Этот кубок попал в их семью много лет назад. Арман не раз слышал его историю от отца, а тот, в свою очередь, узнал ее от своего предка, и так из поколения в поколение рода Перигоров. Кубок привез из Святой земли Годфруа де Сент-Омер — один из восьми рыцарей, сопровождавших Гуго де Пайена в странствии, положившем начало ордену Храма. В 1118 году девять рыцарей прибыли в Иерусалим и назвались «бедными воинами Христа». Король Балдуин II радушно принял странников и отвел им во дворце покои, расположенные неподалеку от места, где некогда стоял храм Соломона. Там и прожили девять рыцарей в течение нескольких лет. Видимо, это место Святого города и обусловило название, под которым стал известен миру один из самых могущественных рыцарских орденов — орден тамплиеров или рыцарей Храма.
Пайен и его соратники провели в Иерусалиме девять лет и вернулись в Европу, с тем чтобы никогда не возвращаться на Святую землю. Каждый из них привез с собой множество историй и воспоминаний, устремлений к величию, обетов. Тогда же Годфруа де Сент-Омер привез кубок.

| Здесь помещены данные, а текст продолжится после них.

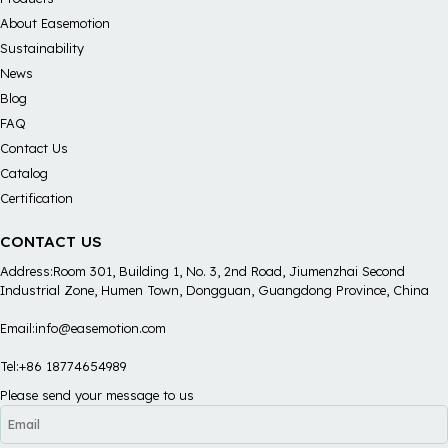
About Easemotion
Sustainability
News
Blog
FAQ
Contact Us
Catalog
Certification
CONTACT US
Address:Room 301, Building 1, No. 3, 2nd Road, Jiumenzhai Second
Industrial Zone, Humen Town, Dongguan, Guangdong Province, China
Email:info@easemotion.com
Tel:+86 18774654989
Please send your message to us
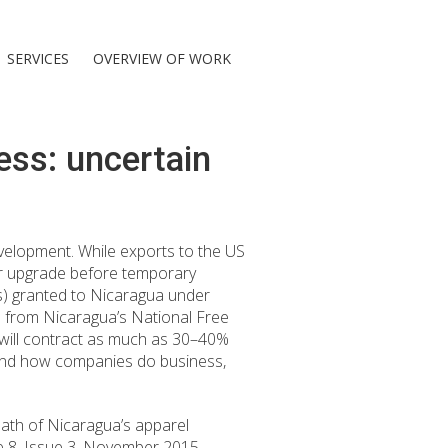
SERVICES
OVERVIEW OF WORK
ess: uncertain
elopment. While exports to the US
or upgrade before temporary
Ls) granted to Nicaragua under
ta from Nicaragua’s National Free
will contract as much as 30–40%
e and how companies do business,
ath of Nicaragua’s apparel
e 8, Issue 3, November 2015,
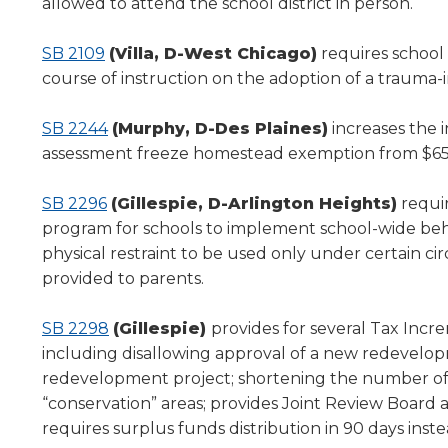
allowed to attend the school district in person.
SB 2109
(Villa, D-West Chicago)
requires school
course of instruction on the adoption of a trauma
SB 2244
(Murphy, D-Des Plaines)
increases the in
assessment freeze homestead exemption from $65
SB 2296
(Gillespie, D-Arlington Heights)
requir
program for schools to implement school-wide behavi
physical restraint to be used only under certain ci
provided to parents.
SB 2298
(Gillespie)
provides for several Tax Incr
including disallowing approval of a new redevelop
redevelopment project; shortening the number of ye
“conservation” areas; provides Joint Review Board 
requires surplus funds distribution in 90 days inste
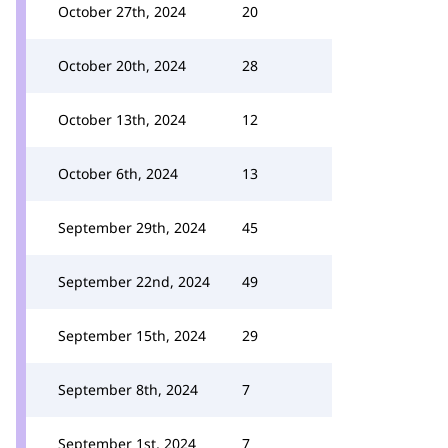
October 27th, 2024
20
October 20th, 2024
28
October 13th, 2024
12
October 6th, 2024
13
September 29th, 2024
45
September 22nd, 2024
49
September 15th, 2024
29
September 8th, 2024
7
September 1st, 2024
7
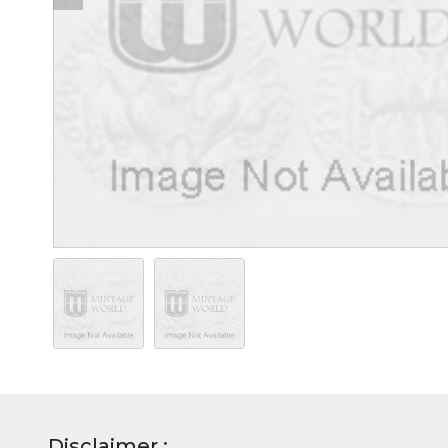
Disclaimer :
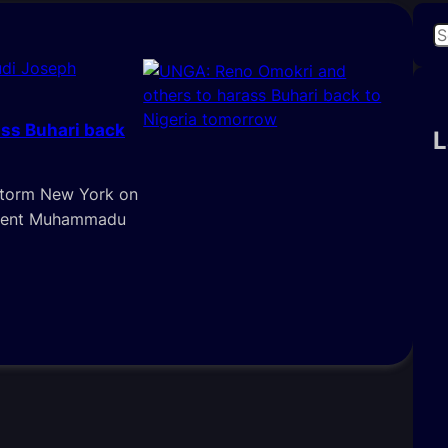
S
e
di Joseph
a
r
ss Buhari back
c
L
h
storm New York on
sident Muhammadu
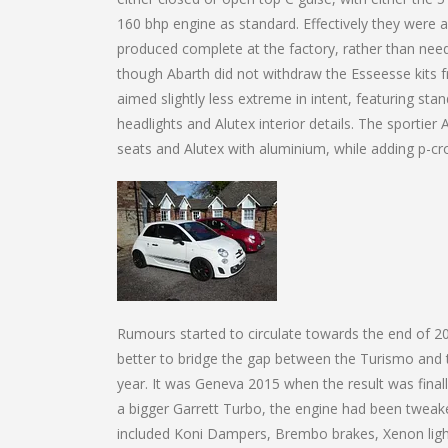
160 bhp engine as standard. Effectively they were a
produced complete at the factory, rather than nee
though Abarth did not withdraw the Esseesse kits
aimed slightly less extreme in intent, featuring s
headlights and Alutex interior details. The sportie
seats and Alutex with aluminium, while adding p-c
Rumours started to circulate towards the end of 
better to bridge the gap between the Turismo and 
year. It was Geneva 2015 when the result was fina
a bigger Garrett Turbo, the engine had been tweak
included Koni Dampers, Brembo brakes, Xenon lights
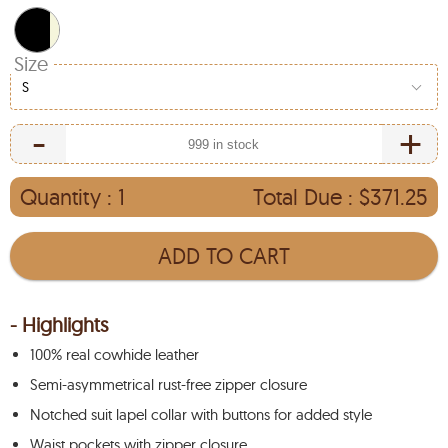
Size
S
-
+
Quantity :
1
Total Due :
$371.25
ADD TO CART
- Highlights
100% real cowhide leather
Semi-asymmetrical rust-free zipper closure
Notched suit lapel collar with buttons for added style
Waist pockets with zipper closure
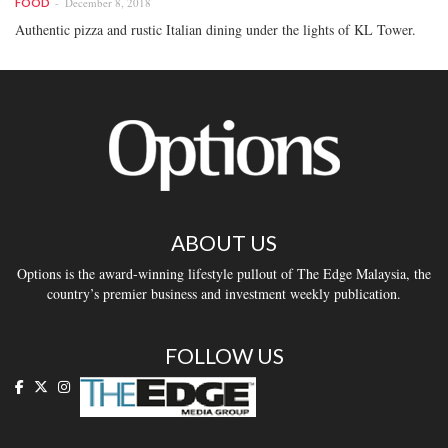
December 8, 2018
FOOD
Authentic pizza and rustic Italian dining under the lights of KL Tower.
ABOUT US
Options is the award-winning lifestyle pullout of The Edge Malaysia, the
country’s premier business and investment weekly publication.
FOLLOW US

Хотя Сент-Омер никогда не признавался в этом публично, все его родственники и друзья знали, с каким благоговением рыцарь относится к своему кубку. Никто из них не осмелился бы в его присутствии отрицать то, в чем он был свято уверен. Сент-Омер всякий раз, поднося к губам этот простой кубок, запечатлевший на себе следы многих столетий, повторял движение, которое за несколько часов до смерти совершал плотник из Иудеи. Годфруа де Сент-Омер нисколько не сомневался в том, что держит в руках Святой Грааль.
История умалчивала о том, кому и каким образом достался этот кубок после смерти Иисуса. Если некогда это было известно, то давно предано забвению.
Потомки де Сент-Омера со временем породнились с предками Армана (один из Перигоров в середине XIII века был даже великим магистром ордена), и через сто восемьдесят семь лет после того, как один из первых рыцарей-тамплиеров привез этот кубок из Святой земли, он достался молодому алхимику.
Арман де Перигор с детства слышал рассказ о том, что, возможно, это и есть тот самый кубок, который во время Тайной Вечери держал в руках Иисус из Назарета. Поэтому не было ничего удивительного в том, что вместе с кубком он унаследовал и благоговейное отношение к этому предмету. Еще ребенком он часто представлял себе Божьего Сына: облаченный в белые одежды, с длинными волосами и бородой, в руках он держал сияющий кубок, а его лицо излучало бесконечную кротость и доброту.
Когда после смерти родителей кубок стал собственностью Армана, юноша поставил его в лаборатории, где проводил большую часть времени и где святой сосуд был бы постоянно у него перед глазами. Близость кубка доставляла ему радость. Даже если это не истинный Грааль, он, тем не менее, был самым ценным из всех принадлежащих Арману предметов, и в значительной степени его ценность обусловливалась тем, что он олицетворял духовность и принципы, на которых зиждился орден Храма.
Полка, на которой стоял кубок, висела на уровне головы. Арман протянул руки, и почудившееся свечение угасло. Но, взяв кубок, он подушечками пальцев ощутил нечто странное — легкую вибрацию, сопровождающуюся выделением тепла. Он осторожно достал кубок, но не решался заглянуть внутрь. Когда же он осмелился бросить туда взгляд, то убедился, что предмет, некоторое время назад материализовавшийся у него на глазах, никуда не исчез и спокойно лежит на дне кубка.